L’album contiene nove brani dalle note carezzevoli ed appassionanti, frutto del genio creativo di Iovene, più due arrangiamenti di pezzi famosi che rappresentano un personalissimo tributo a due grandi artisti del panorama jazzistico internazionale: “Over the rainbow”che è una delle sue ballad preferite- ci confessa- di H. Arlen e E. Y. Harburg e “Beautiful love” di V. Young, W. King, H. Gillespie e E. Van Alstyne.
Alberto IoveneDopo “Told notes” maturava già da un po’ l’intento di dare alla luce un altro lavoro ed in questi ultimi tre anni si era seduto al piano per comporre alcuni pezzi, tutti “figli della mia ispirazione e passione”-afferma. Gli altri brani, invece, “dormivano” nel cassetto, fissati su un pentagramma in attesa di essere elaborati e quindi incisi in sala di registrazione.
Per questo suo nuovo album il giovane pianista ha suonato al fianco di importanti artisti consacrati alla musica jazz quali Dominique di Piazza (basso a 5 corde), Manhu Roche (batteria) e Daniele Scannapieco (sax tenore) condividendo palco e clamore: si intuisce un’intesa musicale all’interno del gruppo che ha connotato questa felice collaborazione grazie anche all’amicizia che li legava da tempo.
“Wired along” è già presente, a Bari, sugli scaffali della Feltrinelli e della Ricordi, ma non solo: l’album ha varcato il confine della penisola italiana fino a giungere in Europa ed oltreoceano.
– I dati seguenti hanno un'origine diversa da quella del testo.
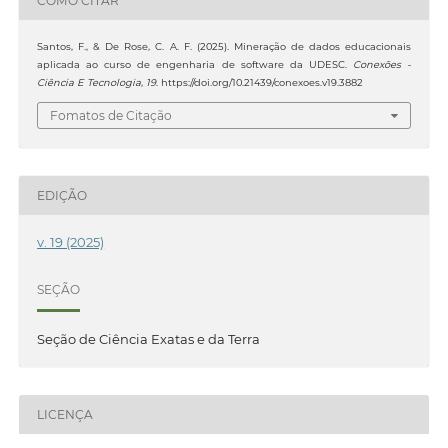
COMO CITAR
Santos, F., & De Rose, C. A. F. (2025). Mineração de dados educacionais
aplicada ao curso de engenharia de software da UDESC.
Conexões -
Ciência E Tecnologia
,
19
. https://doi.org/10.21439/conexoes.v19.3882
Fomatos de Citação
EDIÇÃO
v. 19 (2025)
SEÇÃO
Seção de Ciência Exatas e da Terra
LICENÇA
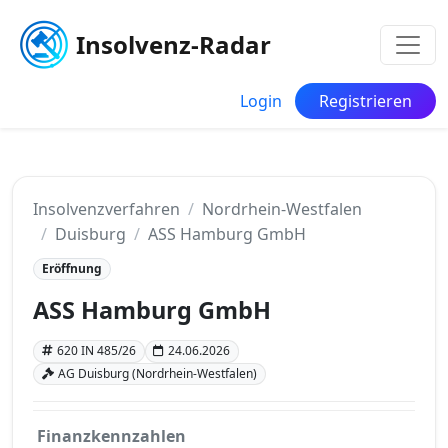
Insolvenz-Radar
Login
Registrieren
Insolvenzverfahren
Nordrhein-Westfalen
Duisburg
ASS Hamburg GmbH
Eröffnung
ASS Hamburg GmbH
620 IN 485/26
24.06.2026
AG Duisburg (Nordrhein-Westfalen)
Finanzkennzahlen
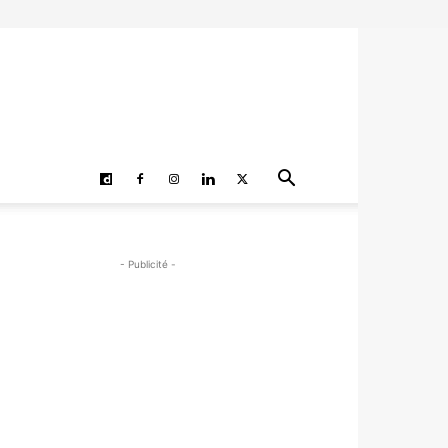
- Publicité -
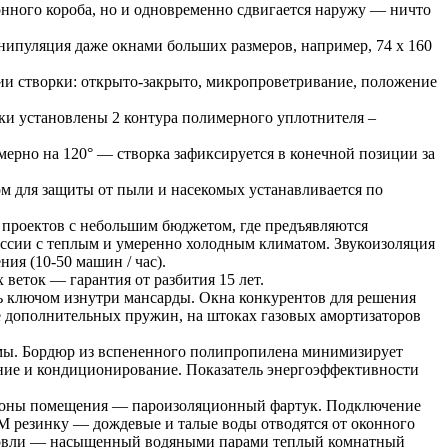
онного короба, но и одновременно сдвигается наружу — ничто
нипуляция даже окнами больших размеров, например, 74 х 160
ции створки: открыто-закрыто, микропроветривание, положение
рки установлены 2 контура полимерного уплотнителя –
мерно на 120° — створка зафиксируется в конечной позиции за
м для защиты от пыли и насекомых устанавливается по
я проектов с небольшим бюджетом, где предъявляются
оссии с теплым и умеренно холодным климатом. Звукоизоляция
ния (10-50 машин / час).
 веток — гарантия от разбития 15 лет.
ь ключом изнутри мансарды. Окна конкурентов для решения
е дополнительных пружин, на штоках газовых амортизаторов
мы. Бордюр из вспененного полипропилена минимизирует
ние и кондиционирование. Показатель энергоэффективности
стороны помещения — пароизоляционный фартук. Подключение
M резинку — дождевые и талые воды отводятся от оконного
 кровли — насыщенный водяными парами теплый комнатный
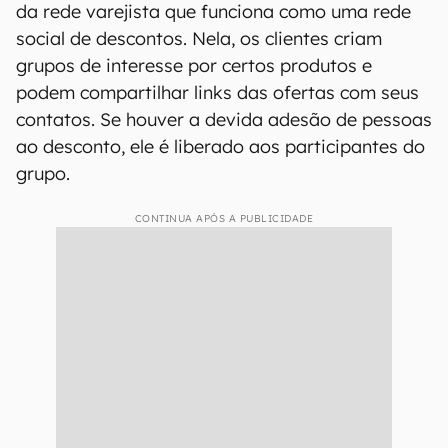
da rede varejista que funciona como uma rede
social de descontos. Nela, os clientes criam
grupos de interesse por certos produtos e
podem compartilhar links das ofertas com seus
contatos. Se houver a devida adesão de pessoas
ao desconto, ele é liberado aos participantes do
grupo.
CONTINUA APÓS A PUBLICIDADE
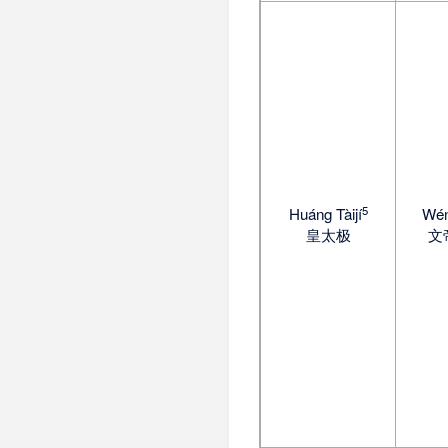
5
Huáng Tàijí
Wén
皇太极
文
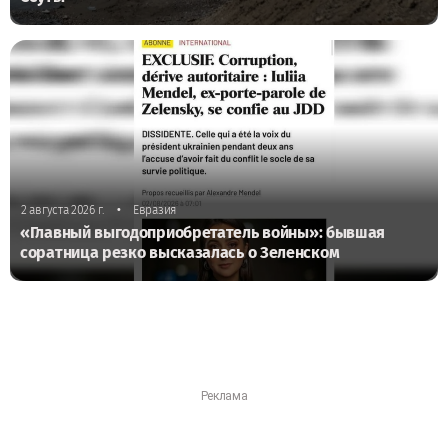
•
2 августа 2026 г.
Евразия
«Главный выгодоприобретатель войны»: бывшая
соратница резко высказалась о Зеленском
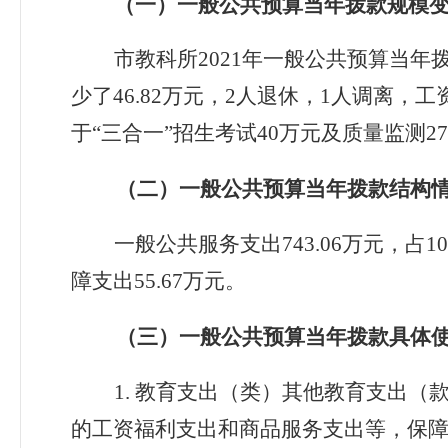
（一）一般公共预算当年拨款规模
市教科所
2021
年一般公共预算当年
少了
46.82
万元，
2
人退休，
1
人调离，工
于“三合一”招生考试
40
万元及质量监测
27
（二）一般公共预算当年拨款结构
一般公共服务支出
743.06
万元，占
1
障支出
55.67
万元。
（三）一般公共预算当年拨款具体
1.
教育支出（类）其他教育支出（
的工资福利支出和商品服务支出等，保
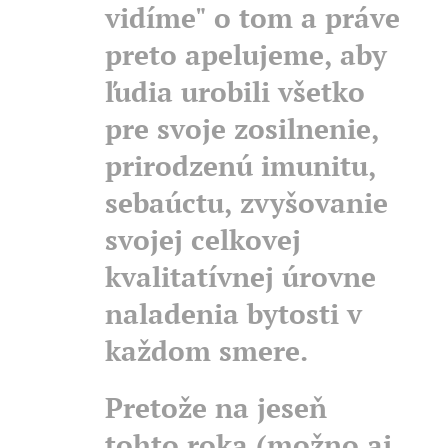
vidíme" o tom a práve
preto apelujeme, aby
ľudia urobili všetko
pre svoje zosilnenie,
prirodzenú imunitu,
sebaúctu, zvyšovanie
svojej celkovej
kvalitatívnej úrovne
naladenia bytosti v
každom smere.
Pretože na jeseň
tohto roka (možno aj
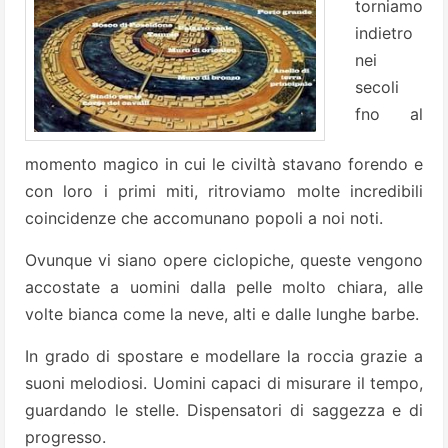
torniamo
indietro
nei
secoli
fno al
momento magico in cui le civiltà stavano forendo e
con loro i primi miti, ritroviamo molte incredibili
coincidenze che accomunano popoli a noi noti.
Ovunque vi siano opere ciclopiche, queste vengono
accostate a uomini dalla pelle molto chiara, alle
volte bianca come la neve, alti e dalle lunghe barbe.
In grado di spostare e modellare la roccia grazie a
suoni melodiosi. Uomini capaci di misurare il tempo,
guardando le stelle. Dispensatori di saggezza e di
progresso.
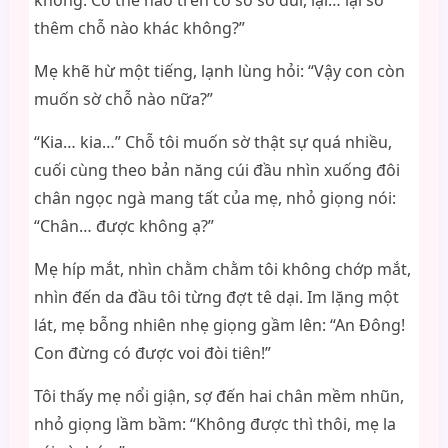
không. Có thể nào trên cơ sở sờ đùi, lại… lại sờ
thêm chỗ nào khác không?”
Mẹ khẽ hừ một tiếng, lạnh lùng hỏi: “Vậy con còn
muốn sờ chỗ nào nữa?”
“Kia… kia…” Chỗ tôi muốn sờ thật sự quá nhiều,
cuối cùng theo bản năng cúi đầu nhìn xuống đôi
chân ngọc ngà mang tất của mẹ, nhỏ giọng nói:
“Chân… được không ạ?”
Mẹ híp mắt, nhìn chằm chằm tôi không chớp mắt,
nhìn đến da đầu tôi từng đợt tê dại. Im lặng một
lát, mẹ bỗng nhiên nhẹ giọng gầm lên: “An Đông!
Con đừng có được voi đòi tiên!”
Tôi thấy mẹ nổi giận, sợ đến hai chân mềm nhũn,
nhỏ giọng lầm bầm: “Không được thì thôi, mẹ la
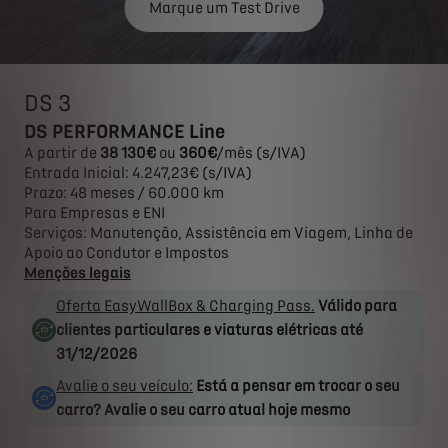
Marque um Test Drive
DS 3
DS PERFORMANCE Line
A partir de
38 130€
ou
360€
/mês (s/IVA)
Entrada Inicial: 4.247,23€ (s/IVA)
Prazo: 48 meses / 60.000 km
Para Empresas e ENI
Serviços: Manutenção, Assistência em Viagem, Linha de
Apoio ao Condutor e Impostos
Menções legais
Oferta EasyWallBox & Charging Pass.
Válido para
clientes particulares e viaturas elétricas até
31/12/2026
Avalie o seu veículo:
Está a pensar em trocar o seu
carro? Avalie o seu carro atual hoje mesmo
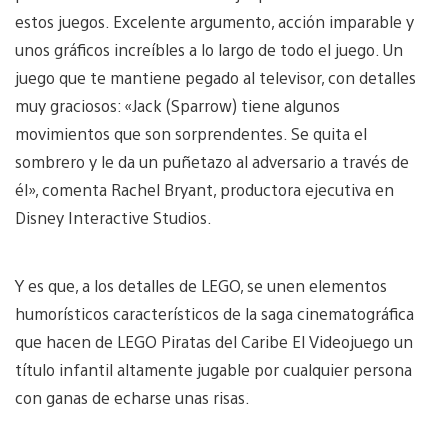
estos juegos. Excelente argumento, acción imparable y
unos gráficos increíbles a lo largo de todo el juego. Un
juego que te mantiene pegado al televisor, con detalles
muy graciosos: «Jack (Sparrow) tiene algunos
movimientos que son sorprendentes. Se quita el
sombrero y le da un puñetazo al adversario a través de
él», comenta Rachel Bryant, productora ejecutiva en
Disney Interactive Studios.
Y es que, a los detalles de LEGO, se unen elementos
humorísticos característicos de la saga cinematográfica
que hacen de LEGO Piratas del Caribe El Videojuego un
título infantil altamente jugable por cualquier persona
con ganas de echarse unas risas.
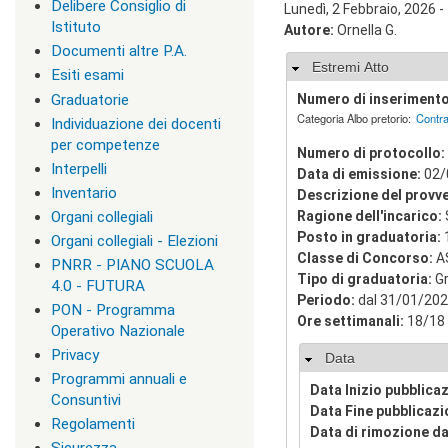
Delibere Consiglio di
Lunedì, 2 Febbraio, 2026 -
v
Istituto
Autore:
Ornella G.
i
s
Documenti altre P.A.
Nascondi
Estremi Atto
u
Esiti esami
a
Graduatorie
Numero di inseriment
"
Categoria Albo pretorio:
Contra
>
Individuazione dei docenti
|
per competenze
Numero di protocollo:
[
Interpelli
Data di emissione:
02/
1
Inventario
]
Descrizione del provv
P
Organi collegiali
Ragione dell'incarico:
r
Posto in graduatoria:
Organi collegiali - Elezioni
e
Classe di Concorso:
A
PNRR - PIANO SCUOLA
s
Tipo di graduatoria:
Gr
e
4.0 - FUTURA
Periodo:
dal 31/01/202
n
PON - Programma
t
Ore settimanali:
18/18
Operativo Nazionale
a
Privacy
z
Nascondi
Data
i
Programmi annuali e
Data Inizio pubblica
o
Consuntivi
n
Data Fine pubblicaz
Regolamenti
e
Data di rimozione da
|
Ma c’è una buona notizia anche per i cybernauti: l’album è acquistabile in tutte le piattaforme di download digitale quali i-Tunes, Napster, emusic ed altri ancora.
Standing ovation, dunque, per questo artista bitontino che continuerà a stupirci e a deliziarci con le sue note seguendo quel filo conduttore wired along che ci porta a lui e che “sprigiona quel fascio di luce” che Iovene definisce Musica.